-------- STORED ROWS --------
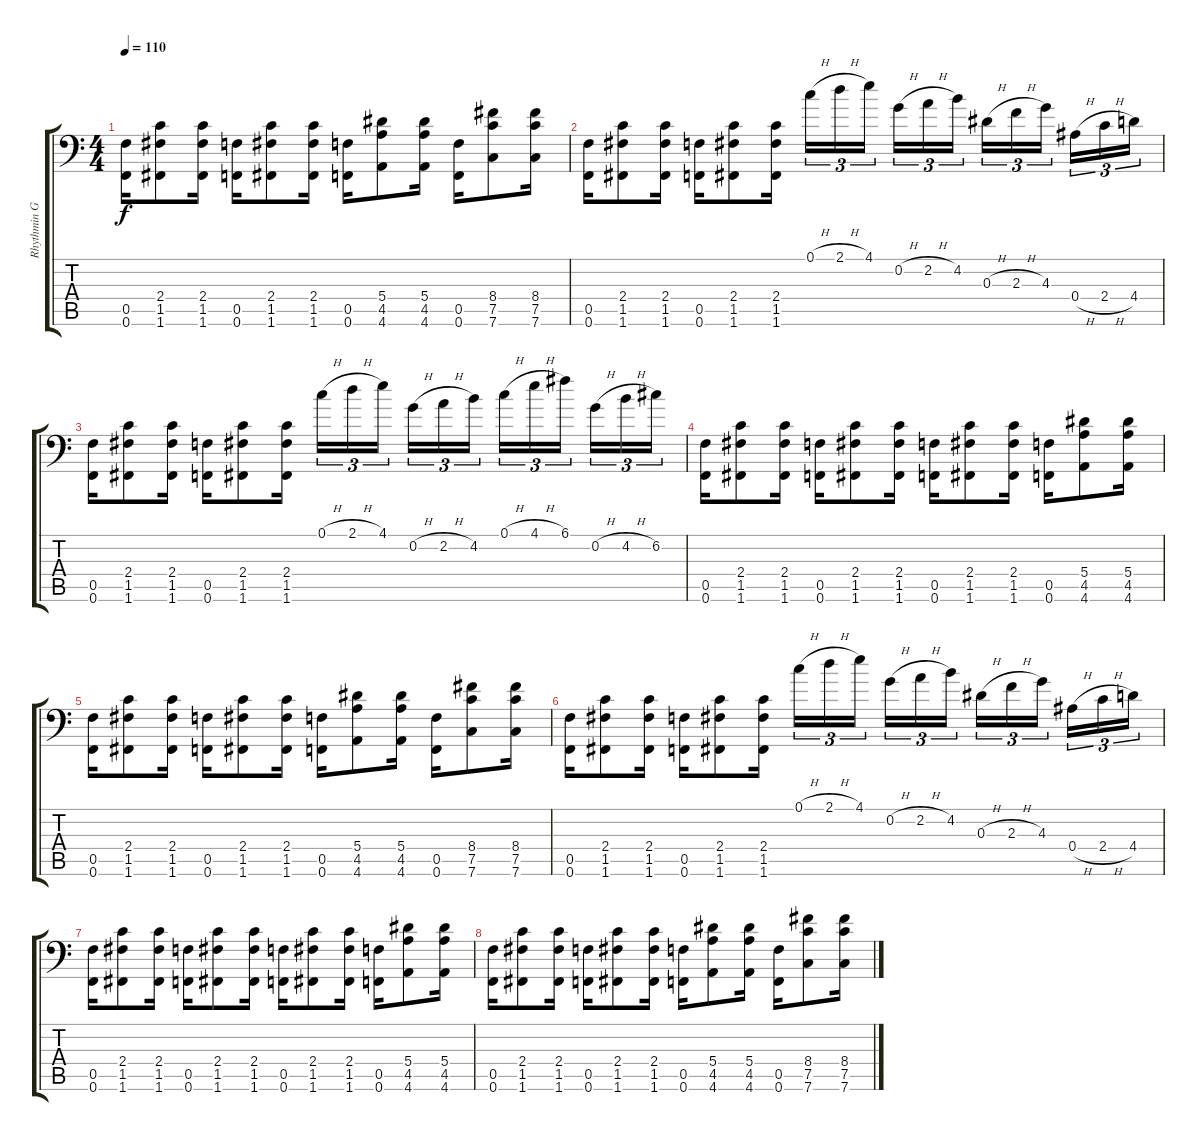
\track ("Rhythmin Guitar #1" "Rhythmin G") {instrument overdrivenguitar}
\staff {score tabs}
\tuning (C4 G3 Eb3 Bb2 F2 F1) {hide}
\ts (4 4)
\tempo 110
\clef f4
\ks c
(0.5 0.6).16{dy f} (2.4 1.5 1.6).8 (2.4 1.5 1.6).16 (0.5 0.6).16 (2.4 1.5 1.6).8 (2.4 1.5 1.6).16 (0.5 0.6).16 (5.4 4.5 4.6).8 (5.4 4.5 4.6).16 (0.5 0.6).16 (8.4 7.5 7.6).8 (8.4 7.5 7.6).16 |
(0.5 0.6).16 (2.4 1.5 1.6).8 (2.4 1.5 1.6).16 (0.5 0.6).16 (2.4 1.5 1.6).8 (2.4 1.5 1.6).16 0.1{h}.16{tu (3 2)} 2.1{h}.16{tu (3 2)} 4.1.16{tu (3 2)} 0.2{h}.16{tu (3 2)} 2.2{h}.16{tu (3 2)} 4.2.16{tu (3 2)} 0.3{h}.16{tu (3 2)} 2.3{h}.16{tu (3 2)} 4.3.16{tu (3 2)} 0.4{h}.16{tu (3 2)} 2.4{h}.16{tu (3 2)} 4.4.16{tu (3 2)} |
(0.5 0.6).16 (2.4 1.5 1.6).8 (2.4 1.5 1.6).16 (0.5 0.6).16 (2.4 1.5 1.6).8 (2.4 1.5 1.6).16 0.1{h}.16{tu (3 2)} 2.1{h}.16{tu (3 2)} 4.1.16{tu (3 2)} 0.2{h}.16{tu (3 2)} 2.2{h}.16{tu (3 2)} 4.2.16{tu (3 2)} 0.1{h}.16{tu (3 2)} 4.1{h}.16{tu (3 2)} 6.1.16{tu (3 2)} 0.2{h}.16{tu (3 2)} 4.2{h}.16{tu (3 2)} 6.2.16{tu (3 2)} |
(0.5 0.6).16 (2.4 1.5 1.6).8 (2.4 1.5 1.6).16 (0.5 0.6).16 (2.4 1.5 1.6).8 (2.4 1.5 1.6).16 (0.5 0.6).16 (2.4 1.5 1.6).8 (2.4 1.5 1.6).16 (0.5 0.6).16 (5.4 4.5 4.6).8 (5.4 4.5 4.6).16 |
(0.5 0.6).16 (2.4 1.5 1.6).8 (2.4 1.5 1.6).16 (0.5 0.6).16 (2.4 1.5 1.6).8 (2.4 1.5 1.6).16 (0.5 0.6).16 (5.4 4.5 4.6).8 (5.4 4.5 4.6).16 (0.5 0.6).16 (8.4 7.5 7.6).8 (8.4 7.5 7.6).16 |
(0.5 0.6).16 (2.4 1.5 1.6).8 (2.4 1.5 1.6).16 (0.5 0.6).16 (2.4 1.5 1.6).8 (2.4 1.5 1.6).16 0.1{h}.16{tu (3 2)} 2.1{h}.16{tu (3 2)} 4.1.16{tu (3 2)} 0.2{h}.16{tu (3 2)} 2.2{h}.16{tu (3 2)} 4.2.16{tu (3 2)} 0.3{h}.16{tu (3 2)} 2.3{h}.16{tu (3 2)} 4.3.16{tu (3 2)} 0.4{h}.16{tu (3 2)} 2.4{h}.16{tu (3 2)} 4.4.16{tu (3 2)} |
(0.5 0.6).16 (2.4 1.5 1.6).8 (2.4 1.5 1.6).16 (0.5 0.6).16 (2.4 1.5 1.6).8 (2.4 1.5 1.6).16 (0.5 0.6).16 (2.4 1.5 1.6).8 (2.4 1.5 1.6).16 (0.5 0.6).16 (5.4 4.5 4.6).8 (5.4 4.5 4.6).16 |
(0.5 0.6).16 (2.4 1.5 1.6).8 (2.4 1.5 1.6).16 (0.5 0.6).16 (2.4 1.5 1.6).8 (2.4 1.5 1.6).16 (0.5 0.6).16 (5.4 4.5 4.6).8 (5.4 4.5 4.6).16 (0.5 0.6).16 (8.4 7.5 7.6).8 (8.4 7.5 7.6).16
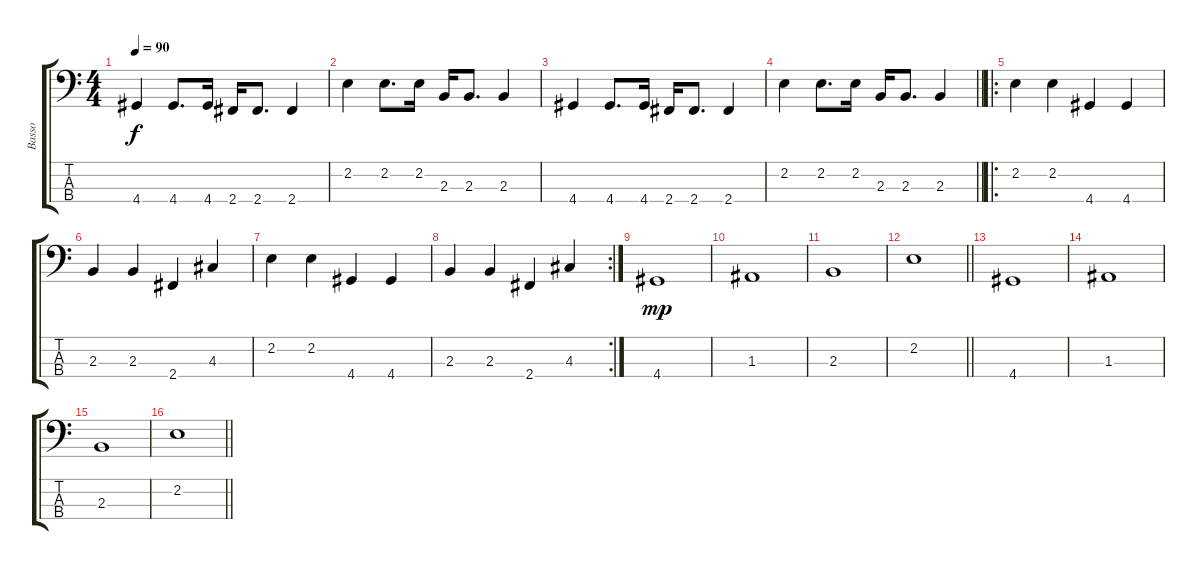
--------
#### [YOUR INSTRUCTIONS]
Keep only the lines of the data above that contain the string "instrument", and copy each of them. Matching is case-sensitive.

#### [THE REPLY]
\track ("Rhythmin Guitar #1" "Rhythmin G") {instrument overdrivenguitar}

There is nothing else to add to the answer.